UCLA’s Hoffman2 is the largest and most powerful cluster in the UC system. Faculty members (and their students) across all disciplines are welcome to join the cluster, which is hosted by the Institute for Digital Research and Education. For Cohen, who holds appointments in the departments of Psychiatry and Behavioral Science, Neurology, Psychology, Radiological Science and Bioengineering, the decision to opt in was a no-brainer.
“Buying these kinds of toys for our lab is impracticably expensive,” he said. “Apple had given me a small cluster that I housed in the [Academic Technology Services] area. I segued into the big cluster.”
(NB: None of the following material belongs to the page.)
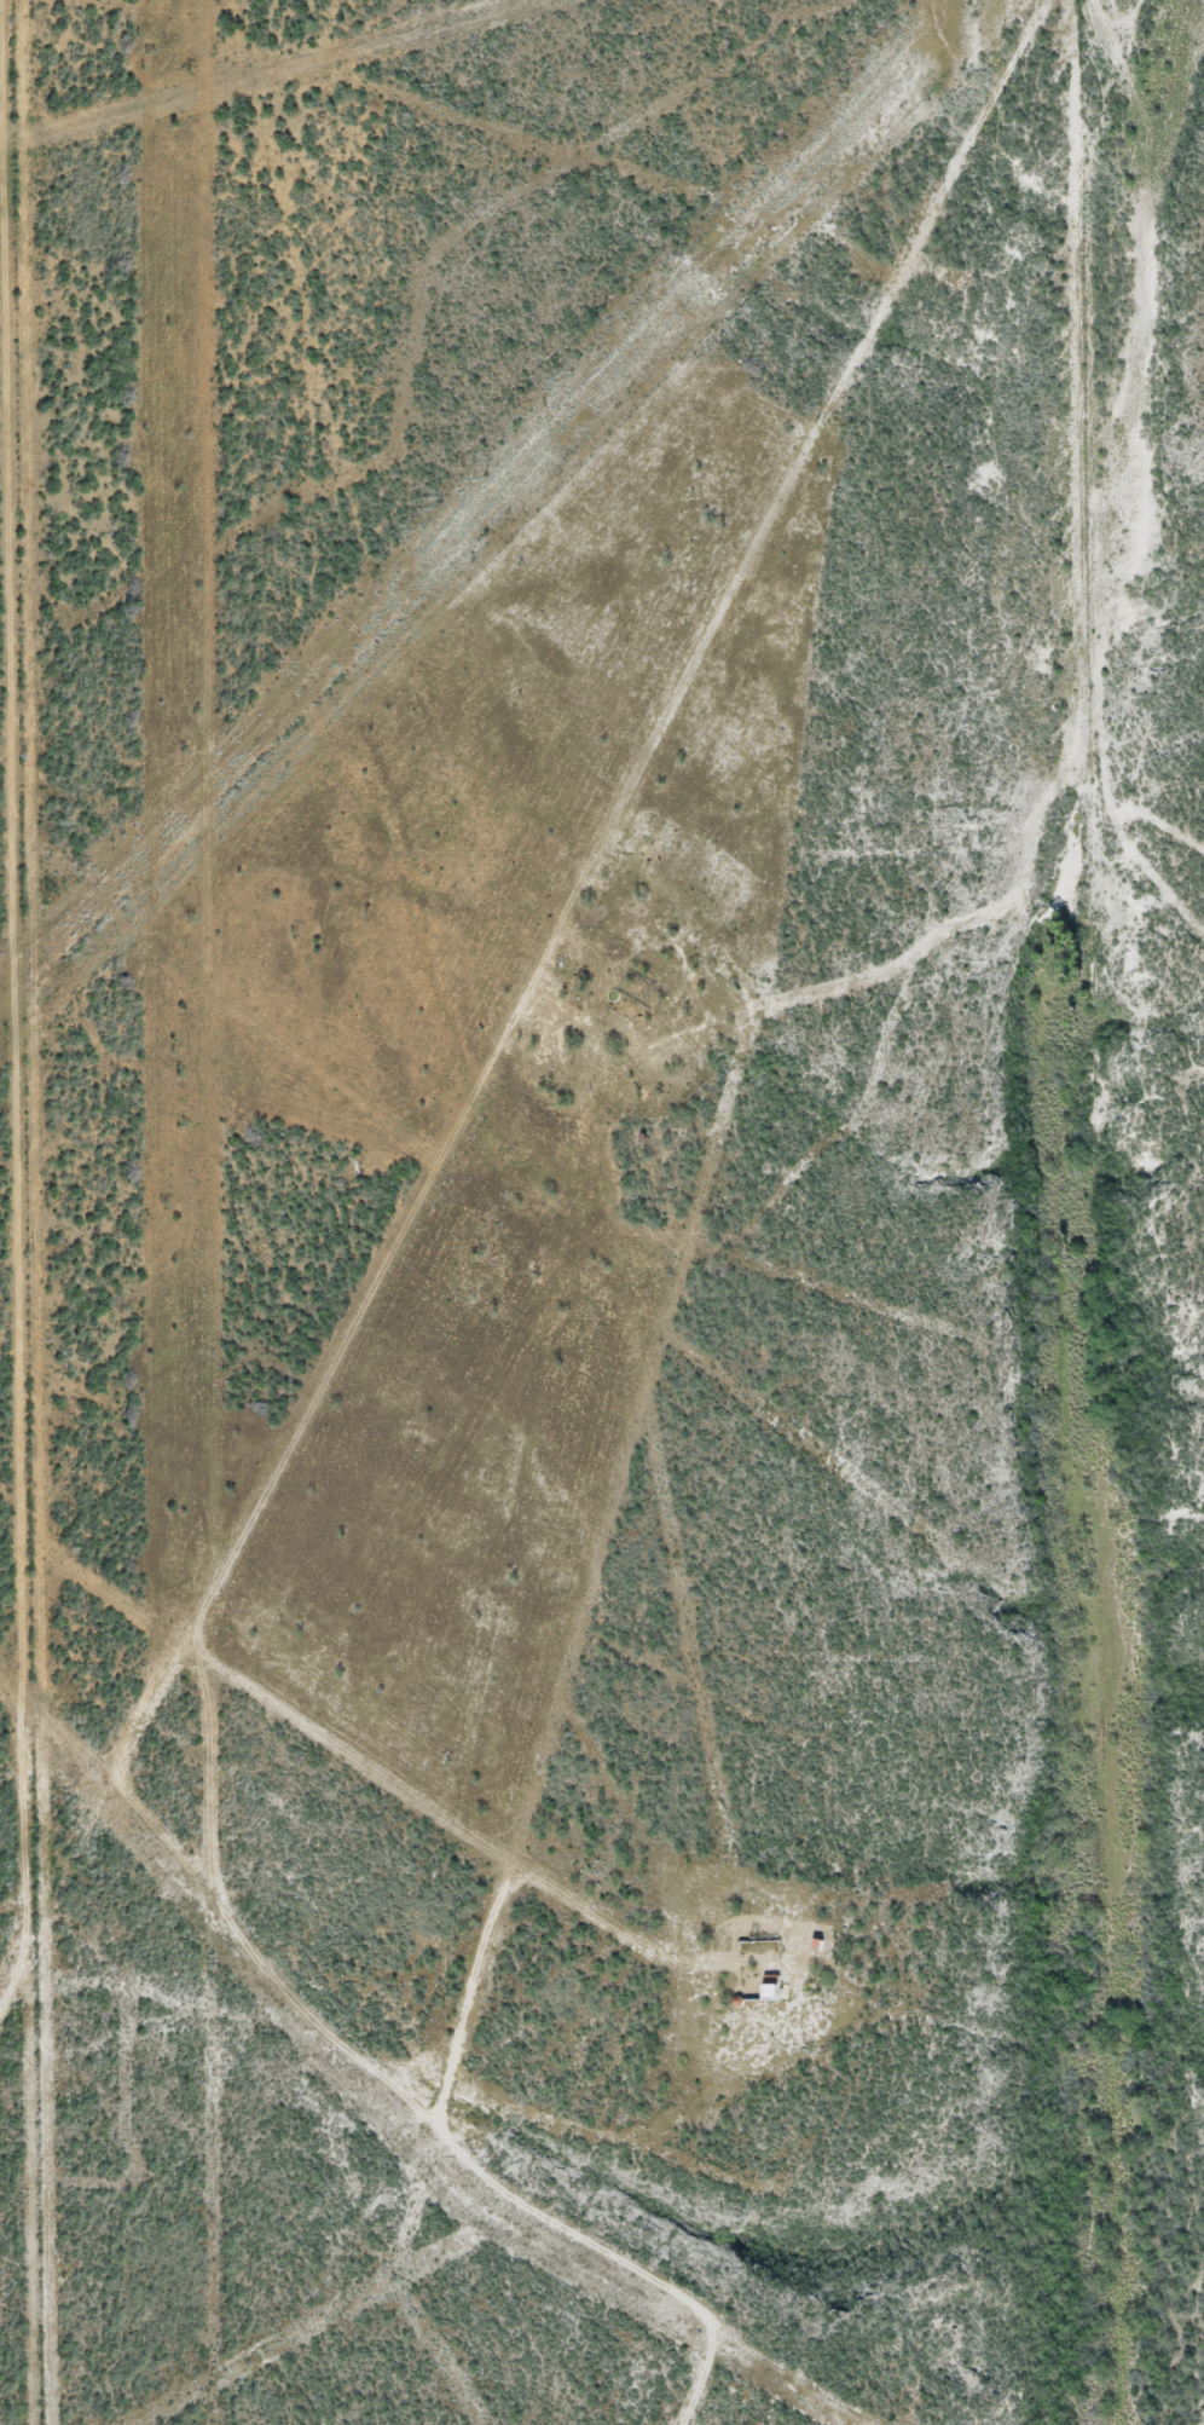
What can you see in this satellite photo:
road: (164, 1777)
road: (447, 1800)
building: (772, 1987)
For a study about seizures and epilepsy, Cohen’s trainees are analyzing post-seizure EEGs from 1,800 individuals. The goal is to detect statistical patterns in the data that might one day lead to the development of a predictive tool regarding epilepsy. Once again, he has turned to the Hoffman2 for his computational needs.
“We couldn’t do this at all without the cluster,” he said. “The EEG data sets are huge. The Hoffman2 takes a couple of days to go through all the data, using about 1,000 processors at a time.”
By comparison, Cohen estimated that a solitary high-end computer would take 40 times longer to get through the data, turning a two-day project into a nearly three-month project. It’s no wonder he considers the cluster a necessary resource.
“We’re not looking back,” he said. “It’s the right way to go.”